I worked in MQ performance on z/OS. This uses the same logger as DB2, and
similar ways of access data on page sets.
I see there are different sorts of workload.
Mainly sequential write For example writing to the logs.
- These write n * 4K pages, where I think n is up to 32. These perhaps
write 20 pages, then possibly rewrite the last page written, possibly
rewrite the last page written, then write 10 pages.
- If there is rollback activity, then it looks in its buffers for the
page - if not there, then read from disk. It may be in the disk cache - if
not then read from the disk. These tend to be sequential reads, and so
can exploit disk read ahead at the hardware level
Mainly write - randomish
- This would be individual 4K pages - though it it might write multiple
pages at a time.
- Every update would cause a disk write.
- A read - may be satisfied by data in the buffer pools, and not need a
disk rea
Mixtures - these tend to be unsophisticated programs with no cached data.
___________________
To make it more complex your disks may be duplexed (mirroring within the
DASD controller) and hyperwrite where z/OS does two writes.
________________________________
Out of the above, most of the IO is write.

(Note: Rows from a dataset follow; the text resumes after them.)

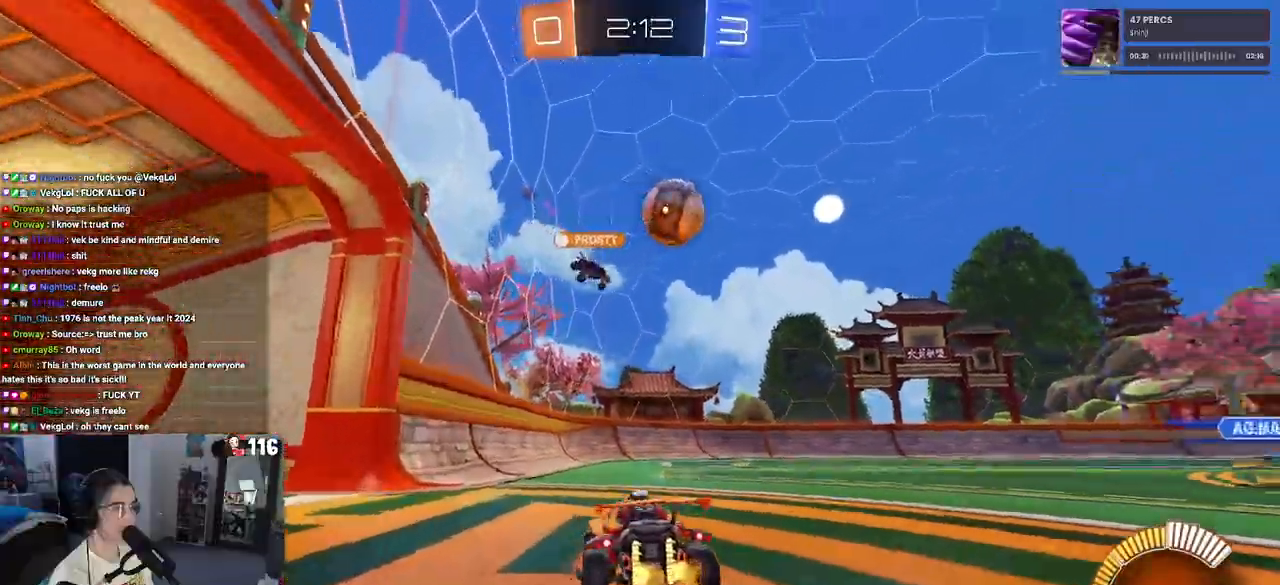
{"buttons": ["R2"], "left_stick": "left", "right_stick": "center", "events": [[83, "SQUARE", "up"], [100, "left_stick", "left"], [200, "R2", "up"], [300, "R2", "down"]]}
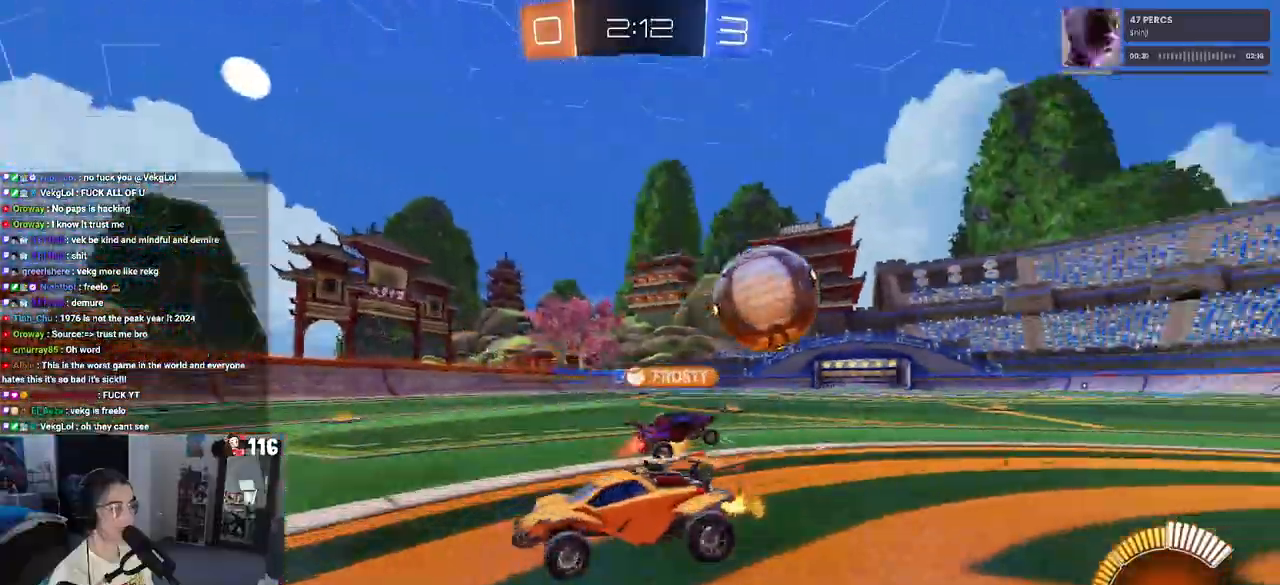
{"buttons": ["R2"], "left_stick": "left", "right_stick": "center", "events": []}
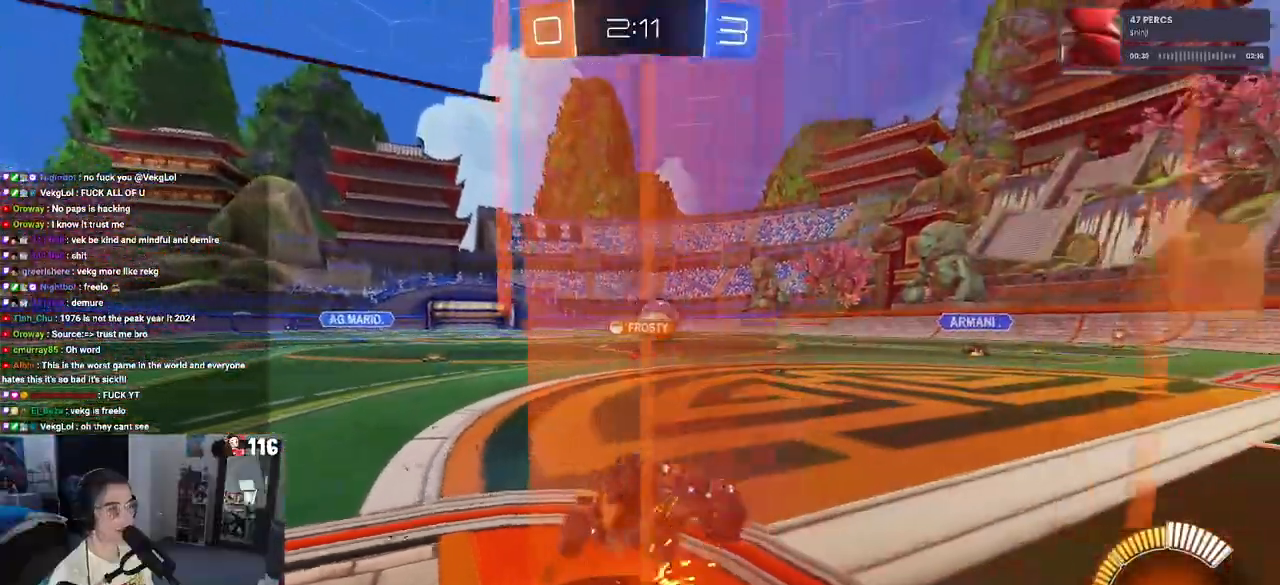
{"buttons": ["R2"], "left_stick": "left", "right_stick": "center", "events": []}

Here is my first pass at a benchmark ( a small C program)
Open data set
Do I = 1 to large N
start timer
Write n * 4kB record
flush
end time
save endtime-starttime in and array
close data
Find average write time, standard deviation, and plot time in a chart (
make sure there are no spikes)
repeat with different "block size".
Plot block size vs data rate.
________________________________
Reading is complex.
If the data is in the DASD cache it will be faster, if it has to read from
disk it will be slower.
So you might try writing n* 4KB blocks.
Then have a program which reads the n*4k blocks and times each read.
If you do the write and read close together, the data may be in the DASD
cache.
If you write today, and read next week, you may get the reads from disk.
__________________
If your reads are sequential the hardware will prefetch the data.
If you want a random read measurement, I think the hardware handles 64KB
chunks of data. So you need to allow for this. Of course when you've run
the get test - you have to wait another week before you rerun it.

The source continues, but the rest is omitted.